Do you think we owe you something? The presence that held him did not sound amused now. Do you think all our thought should be shared with you?
No, no, of course not. But if I am valuable to you, why do you make it difficult for me? Hugh is capricious, even for a mortal. You should not put such trust in him. He has made an arrogant mistake and given the game away.
He could sense the displeasure on the other side of the Witness like a hand squeezing his heart, and for a moment Pasevalles felt himself swooning as the pain grew. Was that all he was to them, he wondered, even as he fought to hold onto himself—a pet? Something to be indulged and then kicked, reward and punishment almost interchangeable?
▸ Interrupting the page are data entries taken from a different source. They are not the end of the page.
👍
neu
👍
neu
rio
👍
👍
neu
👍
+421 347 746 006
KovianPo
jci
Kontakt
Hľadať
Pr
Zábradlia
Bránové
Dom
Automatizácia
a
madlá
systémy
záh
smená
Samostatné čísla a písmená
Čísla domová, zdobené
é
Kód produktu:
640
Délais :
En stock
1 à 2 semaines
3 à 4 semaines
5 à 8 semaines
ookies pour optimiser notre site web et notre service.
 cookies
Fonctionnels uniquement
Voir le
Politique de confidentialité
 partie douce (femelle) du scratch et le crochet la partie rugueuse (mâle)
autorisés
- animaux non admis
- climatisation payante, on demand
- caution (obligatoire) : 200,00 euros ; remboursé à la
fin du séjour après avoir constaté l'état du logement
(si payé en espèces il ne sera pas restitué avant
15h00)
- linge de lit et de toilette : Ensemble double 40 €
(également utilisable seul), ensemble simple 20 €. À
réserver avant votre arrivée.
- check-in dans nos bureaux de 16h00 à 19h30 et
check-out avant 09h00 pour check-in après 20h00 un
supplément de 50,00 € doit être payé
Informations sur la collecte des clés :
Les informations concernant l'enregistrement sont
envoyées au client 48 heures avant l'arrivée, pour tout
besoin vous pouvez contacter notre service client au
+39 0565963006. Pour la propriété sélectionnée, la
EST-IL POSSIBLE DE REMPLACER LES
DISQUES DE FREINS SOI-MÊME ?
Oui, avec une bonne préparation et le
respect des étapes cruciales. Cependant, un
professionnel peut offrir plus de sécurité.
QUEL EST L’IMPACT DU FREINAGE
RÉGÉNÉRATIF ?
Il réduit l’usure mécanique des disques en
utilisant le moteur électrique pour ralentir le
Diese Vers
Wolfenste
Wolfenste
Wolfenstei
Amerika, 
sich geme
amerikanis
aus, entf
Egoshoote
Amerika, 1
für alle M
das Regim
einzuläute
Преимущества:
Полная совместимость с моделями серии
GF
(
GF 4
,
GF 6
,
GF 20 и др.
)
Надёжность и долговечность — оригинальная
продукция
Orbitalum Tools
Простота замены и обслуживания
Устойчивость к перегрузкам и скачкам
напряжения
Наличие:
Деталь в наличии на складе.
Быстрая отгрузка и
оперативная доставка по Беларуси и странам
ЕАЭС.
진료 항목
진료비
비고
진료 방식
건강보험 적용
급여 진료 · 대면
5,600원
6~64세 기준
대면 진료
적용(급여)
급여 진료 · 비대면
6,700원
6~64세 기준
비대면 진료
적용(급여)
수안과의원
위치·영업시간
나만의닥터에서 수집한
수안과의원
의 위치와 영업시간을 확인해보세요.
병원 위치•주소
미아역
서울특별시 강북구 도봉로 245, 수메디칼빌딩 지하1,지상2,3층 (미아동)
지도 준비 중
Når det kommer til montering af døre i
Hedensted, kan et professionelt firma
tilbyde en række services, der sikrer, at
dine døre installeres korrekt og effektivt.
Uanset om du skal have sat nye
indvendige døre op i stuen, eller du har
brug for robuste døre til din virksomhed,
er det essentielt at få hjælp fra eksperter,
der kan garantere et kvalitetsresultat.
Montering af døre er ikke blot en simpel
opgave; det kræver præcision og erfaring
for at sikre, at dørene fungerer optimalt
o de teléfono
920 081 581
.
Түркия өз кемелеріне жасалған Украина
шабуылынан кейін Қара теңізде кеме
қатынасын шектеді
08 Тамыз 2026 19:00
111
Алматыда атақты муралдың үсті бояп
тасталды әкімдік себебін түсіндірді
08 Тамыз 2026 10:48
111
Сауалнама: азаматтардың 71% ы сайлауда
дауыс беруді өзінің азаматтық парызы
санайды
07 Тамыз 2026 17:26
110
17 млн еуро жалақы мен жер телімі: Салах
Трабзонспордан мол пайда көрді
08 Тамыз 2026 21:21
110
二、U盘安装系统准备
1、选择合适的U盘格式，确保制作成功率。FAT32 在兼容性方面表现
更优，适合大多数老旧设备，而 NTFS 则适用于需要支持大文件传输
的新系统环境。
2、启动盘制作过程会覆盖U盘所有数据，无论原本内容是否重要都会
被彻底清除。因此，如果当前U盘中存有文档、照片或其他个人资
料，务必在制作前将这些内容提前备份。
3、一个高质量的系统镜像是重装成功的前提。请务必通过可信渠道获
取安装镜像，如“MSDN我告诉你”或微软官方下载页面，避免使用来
You have worth to us, the voice on the other end of the Witness told him. But do not think that worth gives you the right to question the Queen of All and her closest servants.
No, he said. Never. But now the people of the Hayholt know that the Hikeda’ya have crossed into mortal lands. They are preparing their defenses. Instead of surprising them, you will have to fight.
This time the thought came to him with the cold amusement he remembered from previous conversations, an utter certainty of power. It was enough to raise gooseflesh, if he had been able at that moment to feel his own skin.
Has it not occurred to you that we might want them to know? We have suffered long, and we hunger for vengeance. We do not want a bloodless victory. A moment or something like it passed in that timeless place, long enough for Pasevalles to feel a little of the other’s thoughts—a blurry, red-lit vision of flames and widespread murder, sudden as the things revealed in a lightning flash. It is late to be worrying about what will happen, mortal.
But you will abide by your bargain with me? By the sacred names you swore upon, the Garden and Tzo and Hamakho?
The amusement evaporated in an instant and the cold washed back over his thoughts. We can do no other. We will give you what we promised. You will stand upon the corpses of your fellow mortals to receive it, but we will give it to you. As to the preparations of those other mortals, they will come to naught. Now, have you any other reason to waste our time?
Pasevalles, feeling as exhausted now as a bird caught in a gale wind, battered and confused simply by being so close to the voice that spoke for the Queen of Nakkiga, could only form a single negative. No.
And then the dark, cold presence was gone, and Pasevalles was back in the chamber, pulling his hands away from the Witness. He was breathing very hard and his knees were weak, so he took a moment to steady himself.
The first time he had been granted use of the Witness, it had been such a profound experience that he had not been able to imagine leaving such an astounding thing behind in the depths. He had even picked it up, heavy as it was, thinking he could carry it away to one of his hidden places in the Hayholt, but a few moments later he had almost fallen to his death down a shaft that opened in the floor of the Witness chamber.
Lesson learned. Pasevalles had realized then that he would have to play by the rules of the stone’s mysterious guardian if he wanted to taste such power again.
He moved to the door, empty-handed, as he had been each time since the first. The stone slab scraped quietly upward and he was released into the corridor. He took his candle from the alcove, saw the tray still waiting undisturbed where he had left it, then began his ascent back into the world of light and air and mortal men.